Flickering issue with Indexed Indirect Draw
an unexpected GPU Memory Alignment issue in the instance buffer
In previous post I have the procedual grass rendering working with the IndexedIndirectDraw, but while testing it, I find there’re flickering issue sometimes. And after playing with it for a while I can create an edge case with specific number of the size of my instance buffer, which making over 1/3 of the grasses flickering constantly.
Now I have a perfect test case, and I start debugging it closely. The first thing I noticed is that in the RenderDoc, and in the mesh viewer of my VS pass shows the output SV_Position is shown as NaN (Not a Number) for the almost 1/3 of the instance buffer. The interesting part is that if I debug it step by step, everything just works fine as expected and we got a solid position there. Then I learnt that RenderDoc debug shader is a “simulation” on CPU side, and it cannot guarantee the result match what’s on GPU.
Then I thought it could be some sync issue of the instance buffer or the indirect arguments buffer, wasting a day working on it trying different buffer setup, explicit buffer transition and memory barrieers, no luck.
Ruling out the sync issue, I spent another day to verifying my compute pass to make sure all the data is generated correctly without any surprises.

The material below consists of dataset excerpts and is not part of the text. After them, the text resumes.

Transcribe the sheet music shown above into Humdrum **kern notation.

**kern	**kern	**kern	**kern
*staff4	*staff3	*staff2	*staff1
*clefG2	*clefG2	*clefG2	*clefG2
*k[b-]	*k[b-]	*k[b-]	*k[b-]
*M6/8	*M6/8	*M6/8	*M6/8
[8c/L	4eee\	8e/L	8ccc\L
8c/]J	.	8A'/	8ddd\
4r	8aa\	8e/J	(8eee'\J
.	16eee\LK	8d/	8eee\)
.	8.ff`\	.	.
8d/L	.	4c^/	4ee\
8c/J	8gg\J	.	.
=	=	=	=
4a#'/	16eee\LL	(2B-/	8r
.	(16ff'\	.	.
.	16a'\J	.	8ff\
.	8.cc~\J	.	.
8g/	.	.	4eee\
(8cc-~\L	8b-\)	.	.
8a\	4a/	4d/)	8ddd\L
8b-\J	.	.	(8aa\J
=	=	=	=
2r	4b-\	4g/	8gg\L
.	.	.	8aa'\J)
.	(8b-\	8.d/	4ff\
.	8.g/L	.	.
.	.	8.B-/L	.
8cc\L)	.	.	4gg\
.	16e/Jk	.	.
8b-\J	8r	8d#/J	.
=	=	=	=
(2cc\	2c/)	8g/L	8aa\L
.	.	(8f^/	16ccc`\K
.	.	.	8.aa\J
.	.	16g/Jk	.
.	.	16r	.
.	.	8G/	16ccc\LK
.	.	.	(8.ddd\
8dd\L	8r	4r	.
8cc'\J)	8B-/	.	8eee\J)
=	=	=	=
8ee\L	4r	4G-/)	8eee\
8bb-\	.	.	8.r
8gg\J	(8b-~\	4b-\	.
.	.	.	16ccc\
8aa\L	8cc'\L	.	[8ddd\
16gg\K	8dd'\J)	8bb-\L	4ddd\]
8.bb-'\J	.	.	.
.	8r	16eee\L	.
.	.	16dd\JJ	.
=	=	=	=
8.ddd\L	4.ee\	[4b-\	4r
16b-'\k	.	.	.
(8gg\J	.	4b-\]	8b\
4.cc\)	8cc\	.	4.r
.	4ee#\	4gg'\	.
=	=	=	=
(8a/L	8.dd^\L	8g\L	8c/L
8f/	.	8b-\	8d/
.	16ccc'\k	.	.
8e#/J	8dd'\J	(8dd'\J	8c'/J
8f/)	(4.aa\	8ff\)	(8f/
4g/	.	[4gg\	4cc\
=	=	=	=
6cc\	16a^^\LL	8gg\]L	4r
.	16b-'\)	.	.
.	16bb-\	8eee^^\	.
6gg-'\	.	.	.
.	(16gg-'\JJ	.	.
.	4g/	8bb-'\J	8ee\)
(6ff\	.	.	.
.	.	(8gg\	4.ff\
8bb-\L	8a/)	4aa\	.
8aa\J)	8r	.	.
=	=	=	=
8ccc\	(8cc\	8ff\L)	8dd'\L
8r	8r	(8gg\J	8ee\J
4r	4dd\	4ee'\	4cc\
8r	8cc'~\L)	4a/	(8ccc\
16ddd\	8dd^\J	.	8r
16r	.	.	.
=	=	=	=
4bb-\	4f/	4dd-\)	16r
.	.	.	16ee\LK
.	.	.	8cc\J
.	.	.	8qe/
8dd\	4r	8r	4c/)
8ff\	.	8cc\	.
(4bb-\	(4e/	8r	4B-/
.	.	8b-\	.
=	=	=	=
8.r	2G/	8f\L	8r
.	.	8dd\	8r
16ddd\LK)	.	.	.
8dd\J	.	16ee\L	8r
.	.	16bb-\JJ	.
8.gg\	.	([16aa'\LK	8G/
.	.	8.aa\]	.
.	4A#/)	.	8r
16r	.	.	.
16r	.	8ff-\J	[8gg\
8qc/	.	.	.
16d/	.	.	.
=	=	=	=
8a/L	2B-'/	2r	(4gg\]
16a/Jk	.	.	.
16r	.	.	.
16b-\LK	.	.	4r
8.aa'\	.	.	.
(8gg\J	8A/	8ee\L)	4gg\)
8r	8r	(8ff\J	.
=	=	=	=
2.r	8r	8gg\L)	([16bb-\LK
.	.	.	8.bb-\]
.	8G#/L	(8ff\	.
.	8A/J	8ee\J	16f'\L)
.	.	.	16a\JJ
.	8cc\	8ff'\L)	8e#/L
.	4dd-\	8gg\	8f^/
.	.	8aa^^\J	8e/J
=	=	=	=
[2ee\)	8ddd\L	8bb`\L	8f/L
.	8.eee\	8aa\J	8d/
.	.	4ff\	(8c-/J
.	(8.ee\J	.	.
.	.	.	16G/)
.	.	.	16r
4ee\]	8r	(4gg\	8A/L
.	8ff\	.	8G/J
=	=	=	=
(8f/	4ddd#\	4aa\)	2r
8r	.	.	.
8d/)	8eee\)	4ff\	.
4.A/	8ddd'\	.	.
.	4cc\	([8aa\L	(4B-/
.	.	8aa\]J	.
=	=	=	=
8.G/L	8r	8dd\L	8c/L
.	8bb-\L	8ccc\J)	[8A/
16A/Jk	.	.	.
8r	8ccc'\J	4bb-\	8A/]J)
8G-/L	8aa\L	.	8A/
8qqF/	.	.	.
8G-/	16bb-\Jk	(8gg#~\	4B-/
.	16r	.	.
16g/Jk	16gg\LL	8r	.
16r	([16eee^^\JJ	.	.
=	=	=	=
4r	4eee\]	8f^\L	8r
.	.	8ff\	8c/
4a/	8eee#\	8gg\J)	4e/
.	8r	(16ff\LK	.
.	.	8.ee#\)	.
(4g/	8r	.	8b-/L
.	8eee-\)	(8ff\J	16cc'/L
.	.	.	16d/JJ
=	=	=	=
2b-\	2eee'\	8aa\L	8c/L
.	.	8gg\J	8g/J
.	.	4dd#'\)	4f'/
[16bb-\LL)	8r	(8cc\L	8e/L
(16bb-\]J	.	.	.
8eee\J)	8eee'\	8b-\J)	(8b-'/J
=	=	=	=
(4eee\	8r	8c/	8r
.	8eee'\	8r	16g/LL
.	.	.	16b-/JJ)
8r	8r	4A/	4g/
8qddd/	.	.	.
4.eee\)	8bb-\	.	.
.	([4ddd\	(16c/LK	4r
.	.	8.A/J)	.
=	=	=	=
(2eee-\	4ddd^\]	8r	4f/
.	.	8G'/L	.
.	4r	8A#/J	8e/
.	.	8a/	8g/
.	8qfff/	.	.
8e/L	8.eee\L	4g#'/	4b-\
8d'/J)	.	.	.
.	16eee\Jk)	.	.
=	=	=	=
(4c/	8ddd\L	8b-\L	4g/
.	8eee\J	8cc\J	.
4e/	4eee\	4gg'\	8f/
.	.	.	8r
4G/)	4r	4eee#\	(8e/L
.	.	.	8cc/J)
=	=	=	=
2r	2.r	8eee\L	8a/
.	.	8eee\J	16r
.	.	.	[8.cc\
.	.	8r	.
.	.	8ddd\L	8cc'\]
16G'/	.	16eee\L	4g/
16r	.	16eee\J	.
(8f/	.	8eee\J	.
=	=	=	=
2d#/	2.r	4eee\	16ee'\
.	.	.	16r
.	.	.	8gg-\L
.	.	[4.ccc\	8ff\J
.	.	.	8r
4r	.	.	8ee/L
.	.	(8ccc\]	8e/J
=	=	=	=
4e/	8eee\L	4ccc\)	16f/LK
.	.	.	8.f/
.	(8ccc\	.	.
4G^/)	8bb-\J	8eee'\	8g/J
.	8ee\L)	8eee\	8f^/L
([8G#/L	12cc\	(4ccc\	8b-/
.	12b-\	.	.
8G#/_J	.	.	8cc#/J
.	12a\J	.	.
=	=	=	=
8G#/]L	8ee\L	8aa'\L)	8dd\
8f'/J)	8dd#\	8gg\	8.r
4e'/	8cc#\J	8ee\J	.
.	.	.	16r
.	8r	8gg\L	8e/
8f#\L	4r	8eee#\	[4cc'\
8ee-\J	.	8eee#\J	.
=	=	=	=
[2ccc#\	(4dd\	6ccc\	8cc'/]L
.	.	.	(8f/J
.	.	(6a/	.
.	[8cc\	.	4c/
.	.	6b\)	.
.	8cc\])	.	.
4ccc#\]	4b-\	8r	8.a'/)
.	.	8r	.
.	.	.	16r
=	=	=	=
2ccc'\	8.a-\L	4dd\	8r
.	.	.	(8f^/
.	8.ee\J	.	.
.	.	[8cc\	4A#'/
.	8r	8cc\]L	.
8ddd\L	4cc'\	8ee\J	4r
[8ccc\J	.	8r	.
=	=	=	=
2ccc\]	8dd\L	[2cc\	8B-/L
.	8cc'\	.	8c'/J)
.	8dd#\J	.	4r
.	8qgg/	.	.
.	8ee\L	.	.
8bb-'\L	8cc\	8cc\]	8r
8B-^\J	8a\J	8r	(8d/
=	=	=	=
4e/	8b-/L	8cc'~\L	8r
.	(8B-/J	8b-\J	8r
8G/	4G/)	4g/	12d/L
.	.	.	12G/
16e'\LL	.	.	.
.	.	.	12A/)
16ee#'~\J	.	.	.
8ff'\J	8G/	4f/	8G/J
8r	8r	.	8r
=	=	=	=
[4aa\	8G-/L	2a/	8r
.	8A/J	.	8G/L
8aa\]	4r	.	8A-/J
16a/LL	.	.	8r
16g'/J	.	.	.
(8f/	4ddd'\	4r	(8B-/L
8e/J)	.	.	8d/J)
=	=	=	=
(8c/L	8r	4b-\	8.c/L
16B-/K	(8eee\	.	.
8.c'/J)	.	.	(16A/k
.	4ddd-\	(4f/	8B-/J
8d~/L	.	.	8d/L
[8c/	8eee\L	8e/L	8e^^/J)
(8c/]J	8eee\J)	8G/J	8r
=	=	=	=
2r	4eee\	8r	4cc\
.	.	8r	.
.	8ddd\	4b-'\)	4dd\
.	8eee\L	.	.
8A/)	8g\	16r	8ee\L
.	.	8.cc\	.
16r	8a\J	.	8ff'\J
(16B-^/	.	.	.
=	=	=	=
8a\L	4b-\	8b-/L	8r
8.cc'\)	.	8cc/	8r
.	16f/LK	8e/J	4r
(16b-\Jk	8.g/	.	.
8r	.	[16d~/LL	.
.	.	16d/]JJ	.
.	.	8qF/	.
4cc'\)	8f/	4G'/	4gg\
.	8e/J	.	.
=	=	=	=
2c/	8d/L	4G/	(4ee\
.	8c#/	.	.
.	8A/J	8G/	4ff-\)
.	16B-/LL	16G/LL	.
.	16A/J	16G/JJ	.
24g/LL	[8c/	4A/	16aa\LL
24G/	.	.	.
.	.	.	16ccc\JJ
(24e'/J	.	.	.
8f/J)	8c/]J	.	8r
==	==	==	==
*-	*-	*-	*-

As I almost gave up, I asked AI if my structure of the instance buffer is cursed : ( but surprisingly, it notice the culprit immediately : )
The real trouble began with a struct that looked like this:
struct FData {
float3 Position;
float Width;
// ... other floats ...
int Payload;
float4 ControlPos0; // <-- The Saboteur
};
The structure is 92 bytes in total.
And according to google, it seems that (for NVIDIA specifically), a float4 isn't just four floats—it is a 16-byte vector entity.
And this seems to be the root cause that some of the instance buffer will read "invalid data".
The Fix: Manual Padding is Your Friend
In fact, in latest Unreal Engine (5.7), they add a new variable "RHI_RAW_VIEW_ALIGNMENT" to check if your structured buffer stride is LeastCommonMultiplier of it while creating the buffer.
So for my case, to fix it, we had to add a simple float Padding; after our int Payload;, we manually aligned to the 16-byte boundary. And then the flickering issue goes away.
The ByteAddressBuffer Escape Hatch
And some search result shows there's other work around for this, but I didn't test it.
If you’re tired of fighting with alignment, there is the ByteAddressBuffer. It treats memory as raw bytes, skipping the "smart" auto-padding of Structured Buffers. It's more manual, but it's the ultimate way to ensure what you send is exactly what you get.